# Vibrio microcins. A hidden field of targeted anti-cholerae natural products.

> **NIH NIH R01** · UNIVERSITY OF TEXAS AT AUSTIN · 2024 · $766,056

## Abstract

Project Summary
Cholera is a deadly diarrheal disease caused by the bacterial pathogen Vibrio cholerae. It remains poorly
controlled in many parts of the world and outbreaks have been surging despite global efforts to reduce infection.
New antibacterials for Gram-negative bacteria like V. cholerae are greatly needed but are also the most
challenging to make because the outer membrane of these bacteria excludes nearly all molecules from entering
the cell. An innovative strategy to overcome this permeability barrier is shown by the new clinical antibiotic
cefiderocol, which binds outer membrane siderophore receptors and uses active transport systems to enter the
periplasm. Unfortunately, few molecules are known that are capable of this feat, and we have been largely limited
to using siderophore conjugates to develop these innovative Trojan horse antibiotics. Our work on the
understudied class of bacteriocins called microcins provides a rare opportunity to investigate a broader class of
antibacterials with this membrane translocation ability. Microcins are small antibacterial proteins (<10kDa) that
selectively bind Gram-negative outer membrane proteins and hijack active transport processes to enter the
periplasm. Microcins have are effective at controlling bacterial pathogen growth in vivo and have many
characteristics that could make them attractive antibiotic scaffolds. Despite their potential value, advances in
microcin biology have been impeded by the challenges of their identification and the limited characterization of
the only 15 known examples. To overcome the discovery bottleneck, we developed an approach for systematic
identification and validation of new microcins. Coupling an in silico pipeline with a new method for microcin
activity screening, we are identifying microcins across phylogenetically diverse bacteria, including phylogroups
that have never been examined for microcin activity, such as the Vibrionaceae. We have identified potent Vibrio
microcins active against all clinical strains of V. cholerae tested and which we show can be delivered by bacteria
vectors to reduce V. cholerae colonization in mice. Our new appreciation for class II microcin diversity and their
potential to treat V. cholerae infections has made plain the critical need to develop detailed knowledge of their
sequence-activity relationships and ability to prevent and treat gut infections using cell-based delivery vectors to
empower their use in antibiotic development.
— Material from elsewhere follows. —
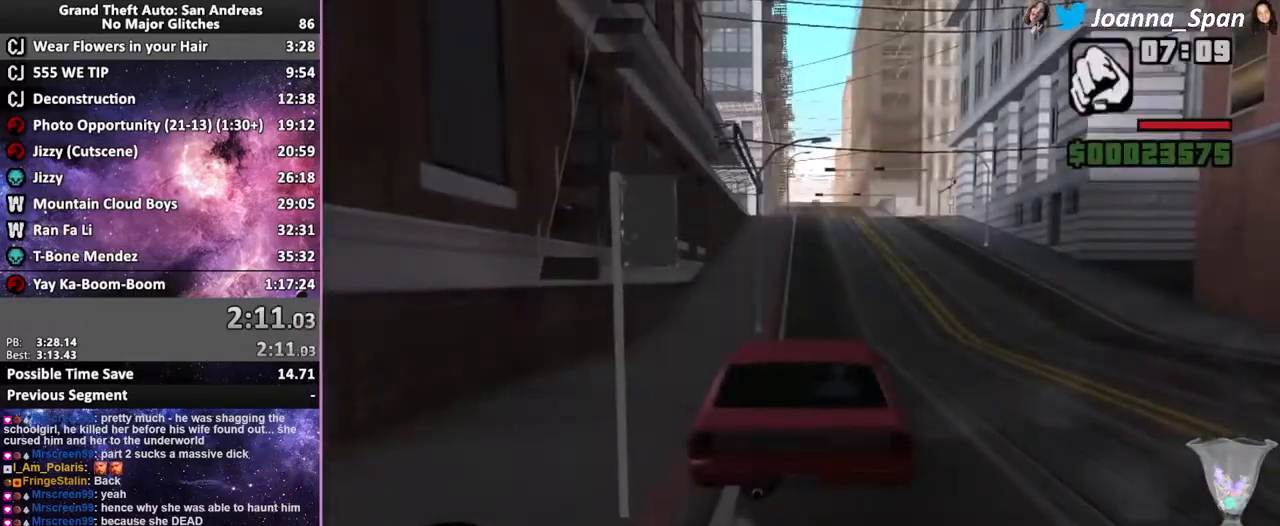
{"keys": ["f5", "w"], "mouse": [], "events": [[84, "shift_l", "up"], [234, "d", "down"], [234, "f8", "down"], [467, "d", "up"], [467, "f8", "up"]]}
To pursue these critical gaps in knowledge, we will take advantage
of our exclusive repertoire of unrecognized V. cholerae class II microcins and will (Aim 1) provide the first in-
depth microcin sequence-activity study to uncover domains import for receptor binding, cell entry, and
antibacterial activity, (Aim 2) investigate the use of different delivery bacteria, dosing regime, and microcin
expression systems on microcin efficacy in mouse models, and (Aim 3) expand our understanding of the range
of...

## Key facts

- **NIH application ID:** 10859969
- **Project number:** 1R01AI182365-01
- **Recipient organization:** UNIVERSITY OF TEXAS AT AUSTIN
- **Principal Investigator:** Bryan William Davies
- **Activity code:** R01 (R01, R21, SBIR, etc.)
- **Funding institute:** NIH
- **Fiscal year:** 2024
- **Award amount:** $766,056
- **Award type:** 1
- **Project period:** 2024-06-01 → 2029-04-30

## Primary source

NIH RePORTER: https://reporter.nih.gov/project-details/10859969

## Citation

> US National Institutes of Health, RePORTER application 10859969, Vibrio microcins. A hidden field of targeted anti-cholerae natural products. (1R01AI182365-01). Retrieved via AI Analytics 2026-05-25 from https://api.ai-analytics.org/grant/nih/10859969. Licensed CC0.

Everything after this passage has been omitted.